======== Available data

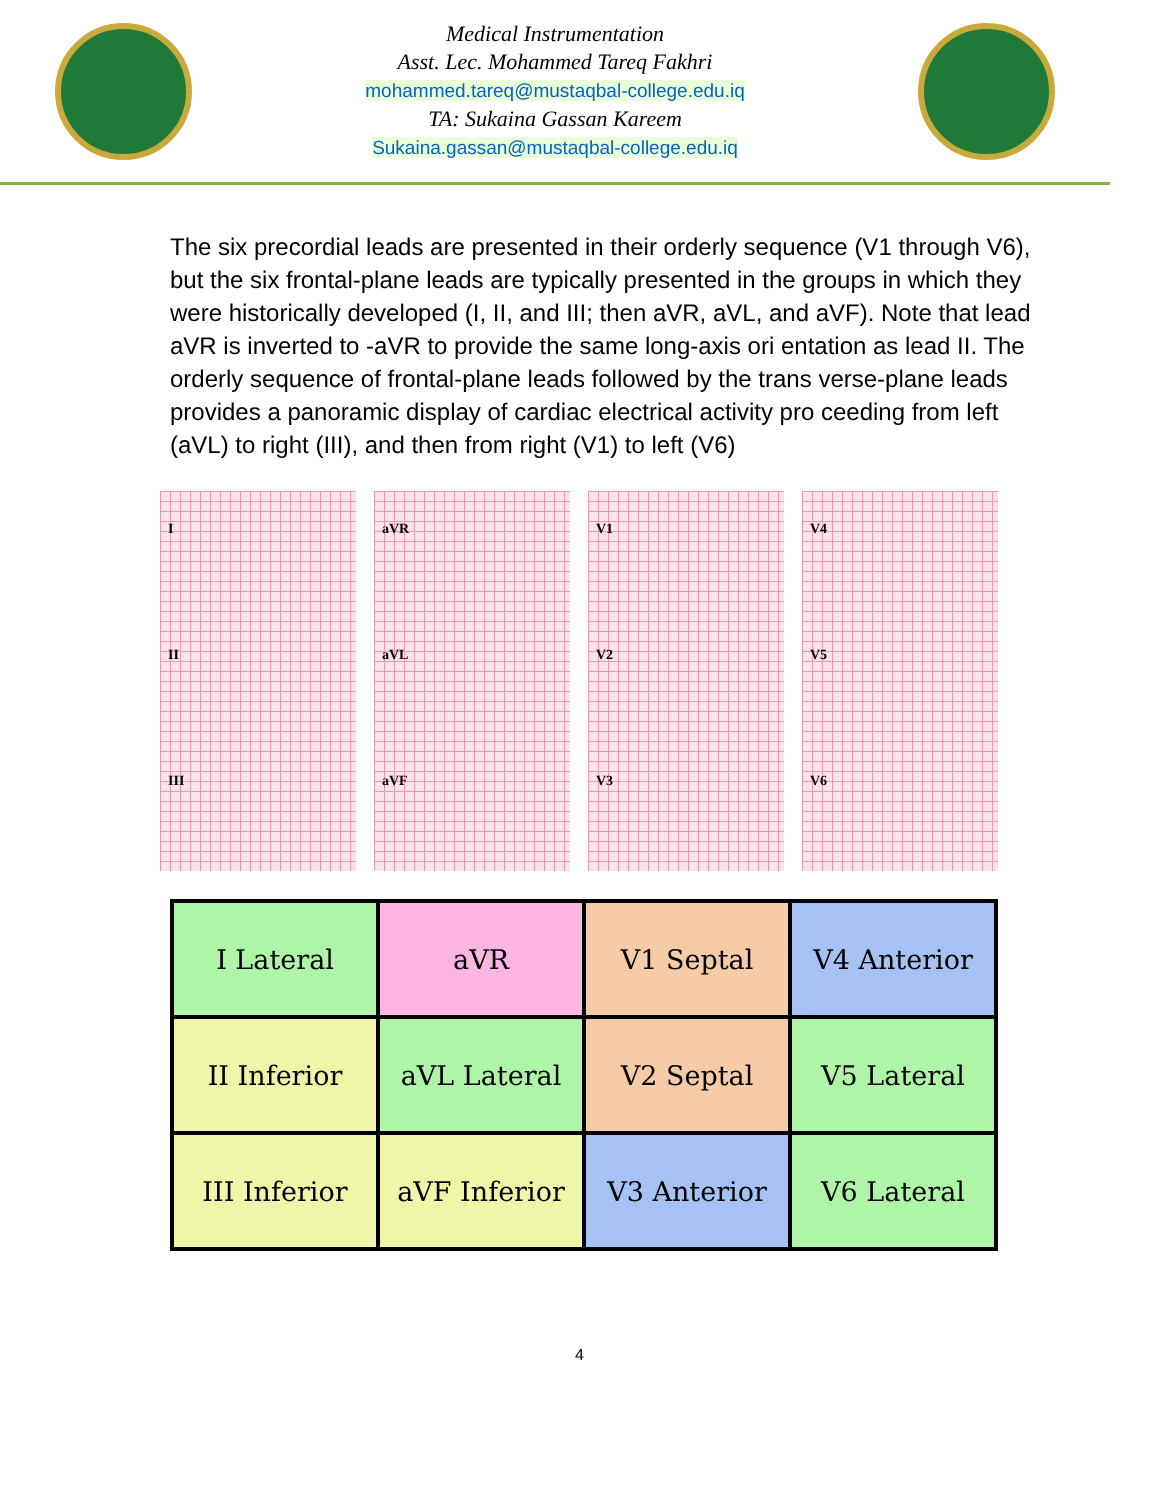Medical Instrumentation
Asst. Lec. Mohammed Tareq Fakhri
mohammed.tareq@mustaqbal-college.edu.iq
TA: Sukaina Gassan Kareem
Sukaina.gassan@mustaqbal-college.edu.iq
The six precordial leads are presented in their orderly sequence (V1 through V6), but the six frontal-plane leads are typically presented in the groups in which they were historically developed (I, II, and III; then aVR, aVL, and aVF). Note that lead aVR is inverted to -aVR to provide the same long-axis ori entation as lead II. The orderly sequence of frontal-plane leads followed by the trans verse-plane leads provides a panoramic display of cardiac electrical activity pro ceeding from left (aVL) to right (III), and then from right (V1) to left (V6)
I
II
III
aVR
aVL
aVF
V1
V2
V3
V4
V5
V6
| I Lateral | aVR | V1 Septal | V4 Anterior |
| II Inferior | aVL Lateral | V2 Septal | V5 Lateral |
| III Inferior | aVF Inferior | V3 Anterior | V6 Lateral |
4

================
======== Available data

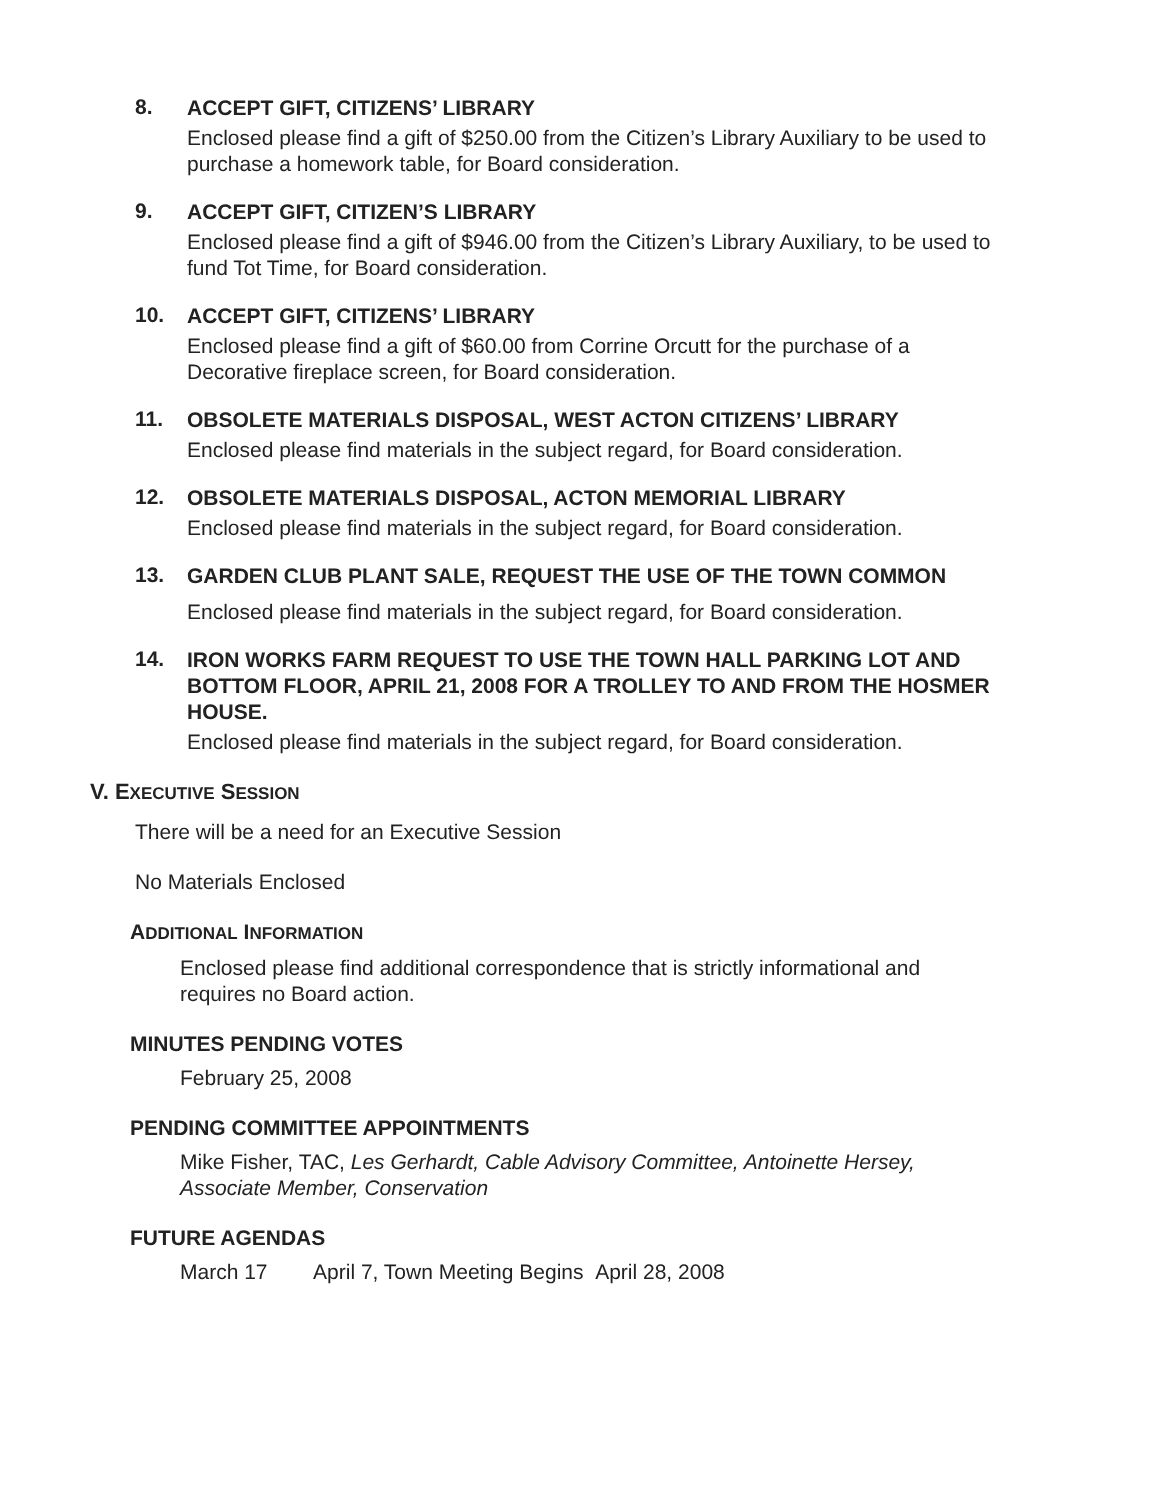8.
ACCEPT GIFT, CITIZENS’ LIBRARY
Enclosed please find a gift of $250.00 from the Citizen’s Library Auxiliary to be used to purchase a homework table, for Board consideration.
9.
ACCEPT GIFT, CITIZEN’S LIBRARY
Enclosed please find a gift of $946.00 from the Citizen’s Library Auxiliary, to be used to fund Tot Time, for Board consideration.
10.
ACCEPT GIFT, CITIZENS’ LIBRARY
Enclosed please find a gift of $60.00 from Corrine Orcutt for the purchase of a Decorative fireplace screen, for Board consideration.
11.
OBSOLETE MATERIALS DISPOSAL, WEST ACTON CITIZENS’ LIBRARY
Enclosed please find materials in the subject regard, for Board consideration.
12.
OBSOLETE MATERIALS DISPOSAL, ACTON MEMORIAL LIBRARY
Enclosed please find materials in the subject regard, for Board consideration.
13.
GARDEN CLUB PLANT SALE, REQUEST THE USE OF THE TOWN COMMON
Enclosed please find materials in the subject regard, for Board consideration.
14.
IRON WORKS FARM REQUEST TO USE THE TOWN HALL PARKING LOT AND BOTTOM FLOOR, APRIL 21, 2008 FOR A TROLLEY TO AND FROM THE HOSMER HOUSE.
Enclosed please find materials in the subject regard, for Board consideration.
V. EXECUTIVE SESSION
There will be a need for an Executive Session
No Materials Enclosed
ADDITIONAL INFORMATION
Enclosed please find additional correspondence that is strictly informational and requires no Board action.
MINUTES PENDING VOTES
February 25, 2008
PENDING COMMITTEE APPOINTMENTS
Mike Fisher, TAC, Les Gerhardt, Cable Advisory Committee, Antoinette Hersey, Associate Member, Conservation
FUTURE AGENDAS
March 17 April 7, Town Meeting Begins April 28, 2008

================
======== Available data

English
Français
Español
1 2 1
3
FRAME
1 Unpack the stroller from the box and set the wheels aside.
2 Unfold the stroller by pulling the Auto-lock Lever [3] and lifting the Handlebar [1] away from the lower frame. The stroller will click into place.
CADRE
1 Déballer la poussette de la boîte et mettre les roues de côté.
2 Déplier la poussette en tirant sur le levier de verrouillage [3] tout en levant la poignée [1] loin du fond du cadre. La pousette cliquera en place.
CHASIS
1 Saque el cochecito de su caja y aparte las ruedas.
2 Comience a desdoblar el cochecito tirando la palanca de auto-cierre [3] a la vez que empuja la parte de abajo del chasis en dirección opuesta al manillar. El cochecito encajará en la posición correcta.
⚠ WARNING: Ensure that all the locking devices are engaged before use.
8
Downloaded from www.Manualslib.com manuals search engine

================

■ Prompt ■
The answer should consist only of the lines above from the one with "Medical Instrumentation" through the one with "Sukaina.gassan@mustaqbal-college.edu.iq", repeated exactly, with no pictures among them.

■ Exercise answer ■
Medical Instrumentation
Asst. Lec. Mohammed Tareq Fakhri
mohammed.tareq@mustaqbal-college.edu.iq
TA: Sukaina Gassan Kareem
Sukaina.gassan@mustaqbal-college.edu.iq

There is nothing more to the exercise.